Entre 1934 y 1961 se ocupó de producir su monumental Estudio de la Historia, en doce volúmenes. En esa obra despliega un análisis comparativo de 26 civilizaciones, para las que registra su origen, su desarrollo y su final desintegración. Las civilizaciones mueren, según Toynbee, no porque fracasen en adaptarse a retos físicos o ambientales, sino porque no son capaces de responder a los de índole moral o religiosa. Así, por ejemplo, Toynbee no cree que el Imperio Romano se derrumbara por causa del asedio bárbaro, sino porque el «proletariado interno» del cristianismo, portador de valores muy diferentes a los que permitieron el desarrollo del imperio, habría erosionado a Roma desde sus propias entrañas.

▶ DATOS PARA ANALIZAR:
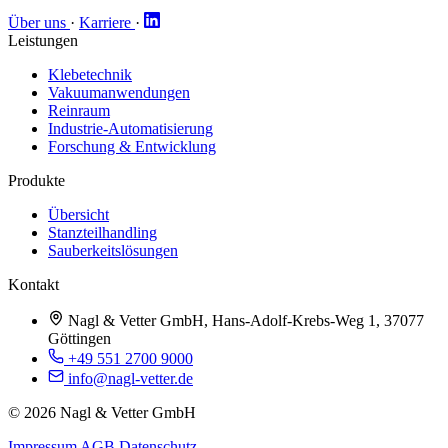
Über uns
·
Karriere
·
Leistungen
Klebetechnik
Vakuumanwendungen
Reinraum
Industrie-Automatisierung
Forschung & Entwicklung
Produkte
Übersicht
Stanzteilhandling
Sauberkeitslösungen
Kontakt
Nagl & Vetter GmbH, Hans-Adolf-Krebs-Weg 1, 37077
Göttingen
+49 551 2700 9000
info@nagl-vetter.de
© 2026 Nagl & Vetter GmbH
Impressum
AGB
Datenschutz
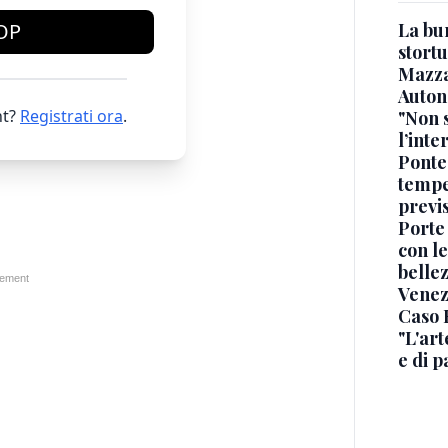
La bur
OP
stortu
Mazz
Auton
t?
Registrati ora
.
"Non 
l’inte
Ponte
tempe
previ
Porte
con le
belle
Venez
Caso R
"L'art
e di p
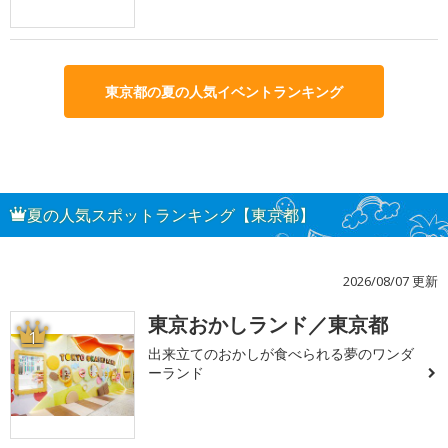
東京都の夏の人気イベントランキング
夏の人気スポットランキング【東京都】
2026/08/07 更新
東京おかしランド／東京都
1
出来立てのおかしが食べられる夢のワンダ
ーランド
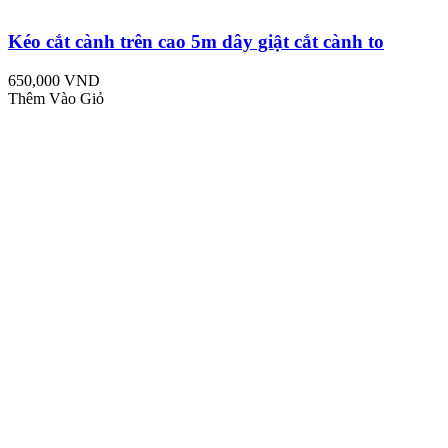
Kéo cắt cành trên cao 5m dây giật cắt cành to
650,000 VND
Thêm Vào Giỏ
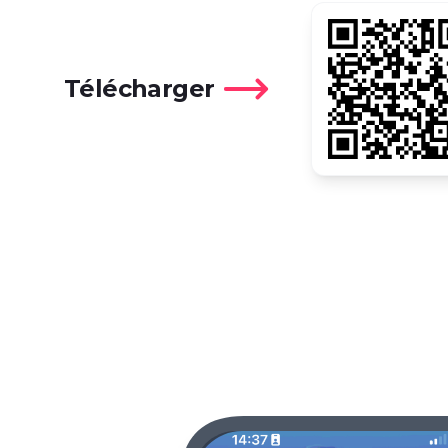
Télécharger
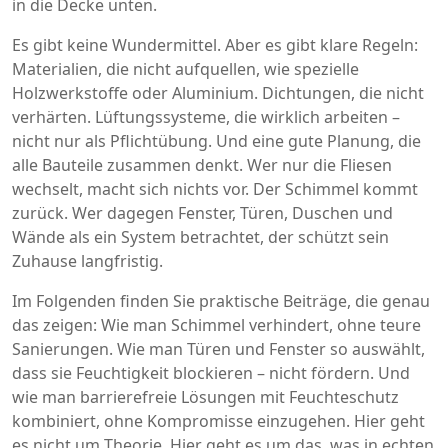
in die Decke unten.
Es gibt keine Wundermittel. Aber es gibt klare Regeln:
Materialien, die nicht aufquellen, wie spezielle
Holzwerkstoffe oder Aluminium. Dichtungen, die nicht
verhärten. Lüftungssysteme, die wirklich arbeiten –
nicht nur als Pflichtübung. Und eine gute Planung, die
alle Bauteile zusammen denkt. Wer nur die Fliesen
wechselt, macht sich nichts vor. Der Schimmel kommt
zurück. Wer dagegen Fenster, Türen, Duschen und
Wände als ein System betrachtet, der schützt sein
Zuhause langfristig.
Im Folgenden finden Sie praktische Beiträge, die genau
das zeigen: Wie man Schimmel verhindert, ohne teure
Sanierungen. Wie man Türen und Fenster so auswählt,
dass sie Feuchtigkeit blockieren – nicht fördern. Und
wie man barrierefreie Lösungen mit Feuchteschutz
kombiniert, ohne Kompromisse einzugehen. Hier geht
es nicht um Theorie. Hier geht es um das, was in echten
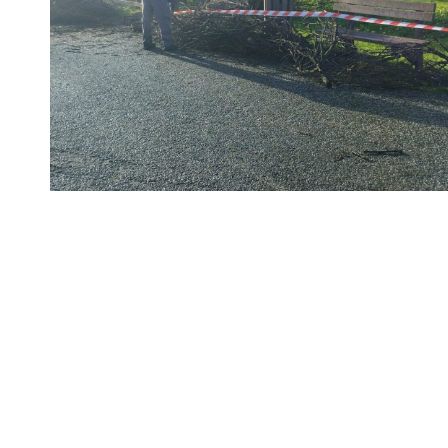
Compartir
Otras noticias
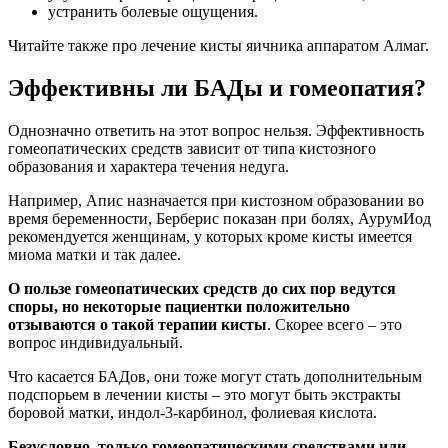
устранить болевые ощущения.
Читайте также про лечение кисты яичника аппаратом Алмаг.
Эффективны ли БАДы и гомеопатия?
Однозначно ответить на этот вопрос нельзя. Эффективность
гомеопатических средств зависит от типа кистозного
образования и характера течения недуга.
Например, Апис назначается при кистозном образовании во
время беременности, Берберис показан при болях, АурумИод
рекомендуется женщинам, у которых кроме кисты имеется
миома матки и так далее.
О пользе гомеопатических средств до сих пор ведутся
споры, но некоторые пациентки положительно
отзываются о такой терапии кисты
. Скорее всего – это
вопрос индивидуальный.
Что касается БАДов, они тоже могут стать дополнительным
подспорьем в лечении кисты – это могут быть экстракты
боровой матки, индол-3-карбинол, фолиевая кислота.
Безусловно, только гомеопатическими средствами или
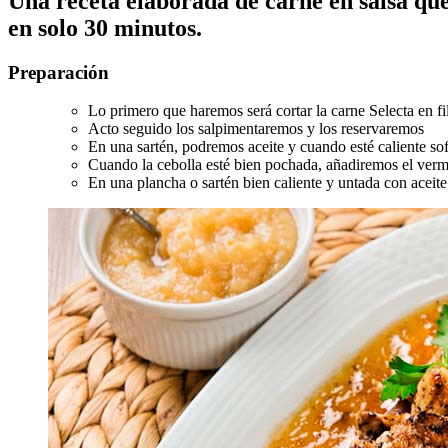
Una receta elaborada de carne en salsa que
en solo 30 minutos.
Preparación
Lo primero que haremos será cortar la carne Selecta en fil
Acto seguido los salpimentaremos y los reservaremos
En una sartén, podremos aceite y cuando esté caliente sof
Cuando la cebolla esté bien pochada, añadiremos el verm
En una plancha o sartén bien caliente y untada con aceit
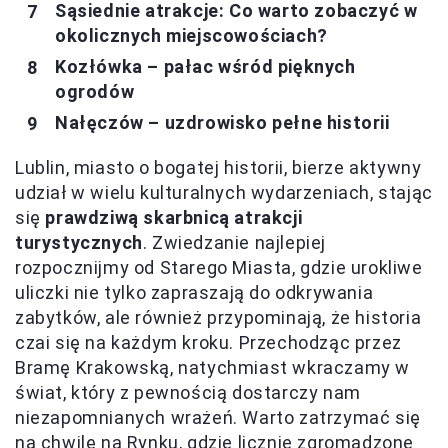
Sąsiednie atrakcje: Co warto zobaczyć w
okolicznych miejscowościach?
Kozłówka – pałac wśród pięknych
ogrodów
Nałęczów – uzdrowisko pełne historii
Lublin, miasto o bogatej historii, bierze aktywny
udział w wielu kulturalnych wydarzeniach, stając
się
prawdziwą skarbnicą atrakcji
turystycznych
. Zwiedzanie najlepiej
rozpocznijmy od Starego Miasta, gdzie urokliwe
uliczki nie tylko zapraszają do odkrywania
zabytków, ale również przypominają, że historia
czai się na każdym kroku. Przechodząc przez
Bramę Krakowską, natychmiast wkraczamy w
świat, który z pewnością dostarczy nam
niezapomnianych wrażeń. Warto zatrzymać się
na chwilę na Rynku, gdzie licznie zgromadzone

▶ QUÉ SE PIDE:
(a) Transcribe del texto sobre Toynbee el fragmento que comienza con las palabras que contienen «Entre 1934 y» y termina con «sus propias entrañas.».
(b) Enumera las etapas que, según el texto sobre Toynbee, registra su obra para cada una de las civilizaciones analizadas.
(c) Prosigue el texto sobre Toynbee a partir de su última oración.

▶ SOLUCIONES:
(a)
Entre 1934 y 1961 se ocupó de producir su monumental Estudio de la Historia, en doce volúmenes. En esa obra despliega un análisis comparativo de 26 civilizaciones, para las que registra su origen, su desarrollo y su final desintegración. Las civilizaciones mueren, según Toynbee, no porque fracasen en adaptarse a retos físicos o ambientales, sino porque no son capaces de responder a los de índole moral o religiosa. Así, por ejemplo, Toynbee no cree que el Imperio Romano se derrumbara por causa del asedio bárbaro, sino porque el «proletariado interno» del cristianismo, portador de valores muy diferentes a los que permitieron el desarrollo del imperio, habría erosionado a Roma desde sus propias entrañas.

(b) Su origen, su desarrollo y su final desintegración.

(c)
Oxford University Press publicó en 1971 el libro Surviving the Future, que recoge varios días de diálogo entre el decano de los historiadores y el profesor Kei Wakaizumi, de la Universidad Kyoto Sangyo en Japón. Wakaizumi invitó a Toynbee a dialogar sobre los temas que más interesaban a la juventud japonesa cuando comenzaba la séptima década del siglo pasado. El maestro aceptó la invitación, según sus propias palabras, «con alegría y presteza de ánimo», y se dispuso a entablar la conversación con la guía de una lista de 67 preguntas formuladas por Wakaizumi. El diálogo entero fue publicado en japonés, en forma seriada, en el periódico Mainichi Shimbum. La publicación de Oxford reagrupó los materiales, con la ayuda editorial de la señora Toynbee, en el libro mencionado, consistente de siete grandes capítulos. (Más un prefacio, una introducción y unos comentarios finales). La Ficha Semanal #29 de doctorpolítico se compone con unos pocos fragmentos del capítulo V del libro, bajo el título «La Educación: Un Medio de Cambio Constructivo». A sus 82 años Toynbee parecía haberse vuelto, a juzgar por sus respuestas en este punto, alguien bastante comunista.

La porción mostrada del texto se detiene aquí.